Luckily, if your primary goal is to monitor your child’s Snapchat use, you only need to understand the basics – and if elementary school kids can figure it out, then you can too. So open your Snapchat app and take a look around; here’s the 411 on this popular platform.
In order to understand why tweens and teens like Snapchat so much, it helps to look at the platform’s basic premise. At its core, Snapchat is supposed to be a disappearing message service; you enter your phone number, choose a user name, craft a Bitmoji, and send messages and short videos to individuals or groups of friends. After they’re viewed, Snapchat messages disappear – or at least they’re supposed to disappear, but as we all know, the internet is forever.
Though it can be tricky for adults to use, young people are attracted to the platform’s bright colors, stickers, image filters that transform users into bunnies, and other add-ons, and of course, they’re wooed by the platform’s promise of impermanence. But young users also know exactly how to capture those messages, and in many cases, teens have leveraged Snapchat messages against each other in acts of cyberbullying.
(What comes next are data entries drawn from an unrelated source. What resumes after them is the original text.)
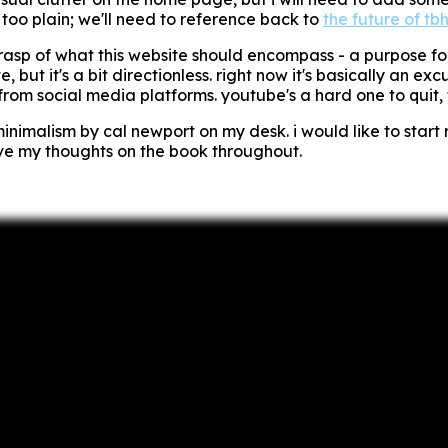
oo plain; we'll need to reference back to
the future of tbh
d grasp of what this website should encompass - a purpose fo
site, but it's a bit directionless. right now it's basically an 
rom social media platforms. youtube's a hard one to quit, t
minimalism
by cal newport on my desk. i would like to start 
ive my thoughts on the book throughout.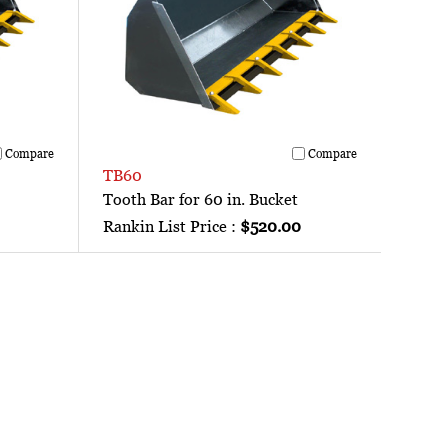
Compare
Compare
TB60
Tooth Bar for 60 in. Bucket
Rankin List Price :
$520.00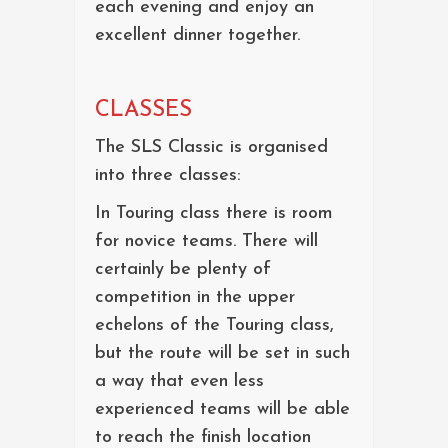
each evening and enjoy an
excellent dinner together.
CLASSES
The SLS Classic is organised
into three classes:
In Touring class there is room
for novice teams. There will
certainly be plenty of
competition in the upper
echelons of the Touring class,
but the route will be set in such
a way that even less
experienced teams will be able
to reach the finish location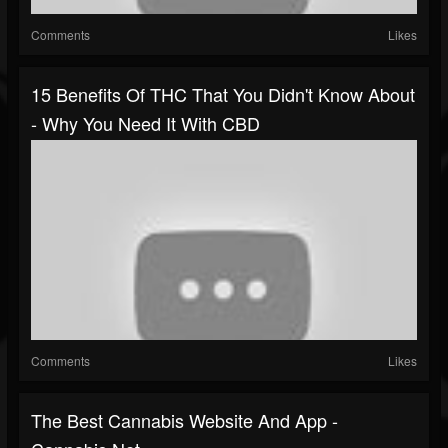
Comments
Likes
15 Benefits Of THC That You Didn't Know About
- Why You Need It With CBD
Comments
Likes
The Best Cannabis Website And App -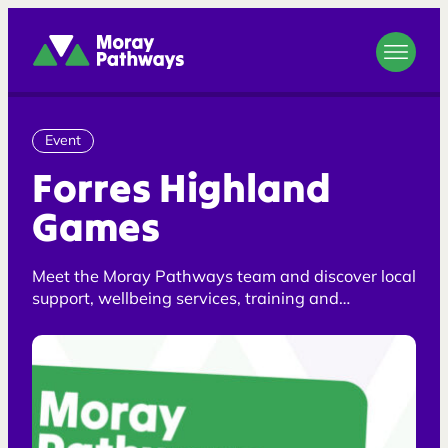
Moray Pathways
Event
Forres Highland
Games
Meet the Moray Pathways team and discover local
support, wellbeing services, training and
opportunities across Moray.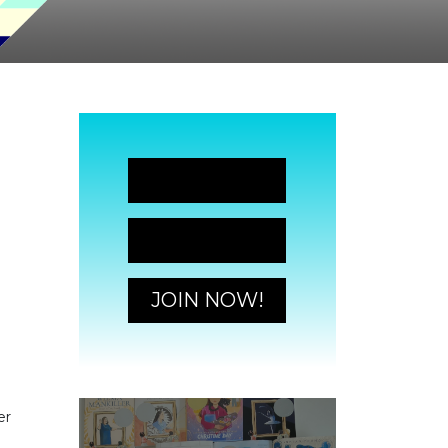
JOIN NOW!
JOIN NOW!
JOIN NOW!
er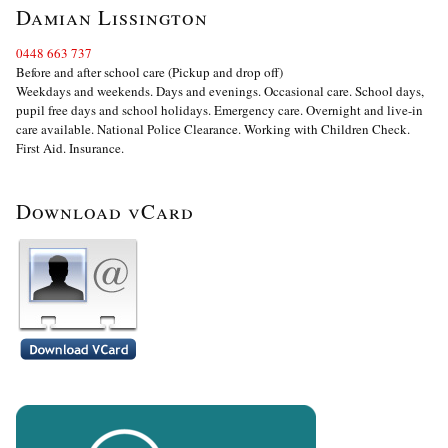
Damian Lissington
0448 663 737
Before and after school care (Pickup and drop off)
Weekdays and weekends. Days and evenings. Occasional care. School days,
pupil free days and school holidays. Emergency care. Overnight and live-in
care available. National Police Clearance. Working with Children Check.
First Aid. Insurance.
Download vCard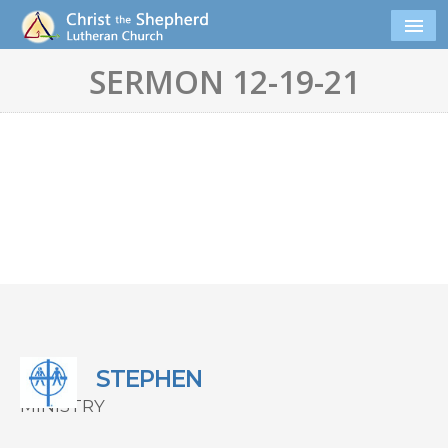
SERMON 12-19-21
STEPHEN
MINISTRY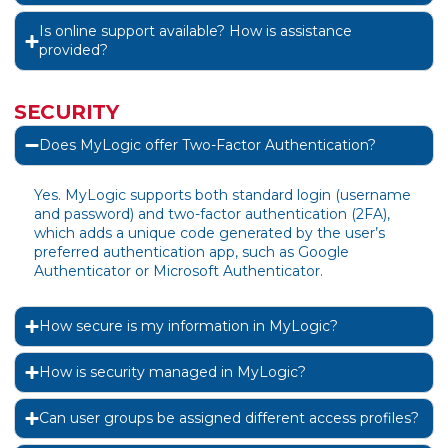
Is online support available? How is assistance
provided?
SECURITY
Does MyLogic offer Two-Factor Authentication?
Yes. MyLogic supports both standard login (username
and password) and two-factor authentication (2FA),
which adds a unique code generated by the user’s
preferred authentication app, such as Google
Authenticator or Microsoft Authenticator.
How secure is my information in MyLogic?
How is security managed in MyLogic?
Can user groups be assigned different access profiles?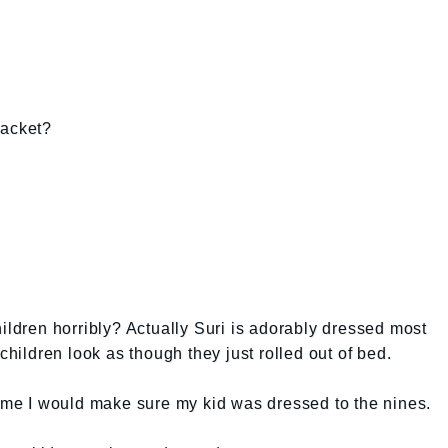
jacket?
hildren horribly? Actually Suri is adorably dressed most
children look as though they just rolled out of bed.
time I would make sure my kid was dressed to the nines.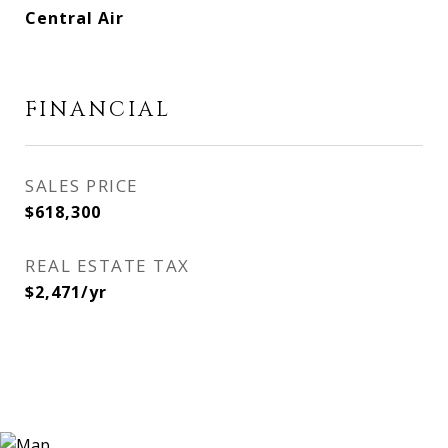
Central Air
FINANCIAL
SALES PRICE
$618,300
REAL ESTATE TAX
$2,471/yr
Tracking – It Goes Both Ways
If your child is new to Snapchat, you may have missed the fact that the app includes a location tracker that users can employ to find their friends; knowns as a Snap Map, this is an opt-in feature, so make sure your child doesn’t have it activated. While it can be appealing to know exactly where your child is via a popular app, there are more secure ways you can get that information, and you don’t want them revealing their location to all their contacts, 24/7.
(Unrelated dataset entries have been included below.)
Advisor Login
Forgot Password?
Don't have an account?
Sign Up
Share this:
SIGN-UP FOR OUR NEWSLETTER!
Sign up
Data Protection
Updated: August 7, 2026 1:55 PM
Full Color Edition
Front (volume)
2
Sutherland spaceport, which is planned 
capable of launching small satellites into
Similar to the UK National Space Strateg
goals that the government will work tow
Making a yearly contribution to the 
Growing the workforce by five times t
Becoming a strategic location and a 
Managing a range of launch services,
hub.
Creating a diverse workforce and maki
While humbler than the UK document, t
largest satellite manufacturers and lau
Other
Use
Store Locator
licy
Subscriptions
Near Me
Instead of relying on Snap Map, a better way to keep track of your child’s Snapchat use is by installing a Snapchat tracker application. Such trackers “spy” on your child’s Snapchat activities so that you can see messages they’re sending, whose contacting them, and how much time they’re spending on the platform. You can also make sure your child isn’t receiving inappropriate contact via the platform, as many teens use Snapchat to send nude photos and other potentially harmful messages.
Learn The Lingo
In addition to the learning curve involved in using Snapchat, as a parent, you also need to learn the platform’s language, and one of the most important terms to understand is a “streak.” A Snapchat streak is when two people directly message each other every day, with no skipped or missed days, and many teens pride themselves on maintaining months-long streaks with their friends. Problems arise, though, when Snapchat streaks are used as a proxy for social loyalty; teens may interpret failure to maintain a streak as a lack of commitment to a friendship, and this can lead to obsessive behaviors and even tech addiction. That’s why it’s important to be aware if your child seems preoccupied with their Snapchat streak – they could really be worried about their friendships and social standing.
Another important term in the Snapchat lexicon is Discover. The Discover section of the app is a newer, curated element that features popular media channels and Snapchat celebrities. Despite the app’s popularity with minors, though, the Discover section is often populated with sexually explicit content and adult themes. It can be difficult to know what your child is seeing via Snapchat’s Discover feature, so trying to keep the lines of communication open.
In all likelihood, teens will have moved on to a different social media platform by 2020, but for now, Snapchat is where all the action is, and parents need to keep their eyes open for bad behavior. And though the app can be a bit confusing, mastering its intricacies will give you access to your teen’s inner world and social milieu – but hopefully, their next app of choice will be a little easier to understand.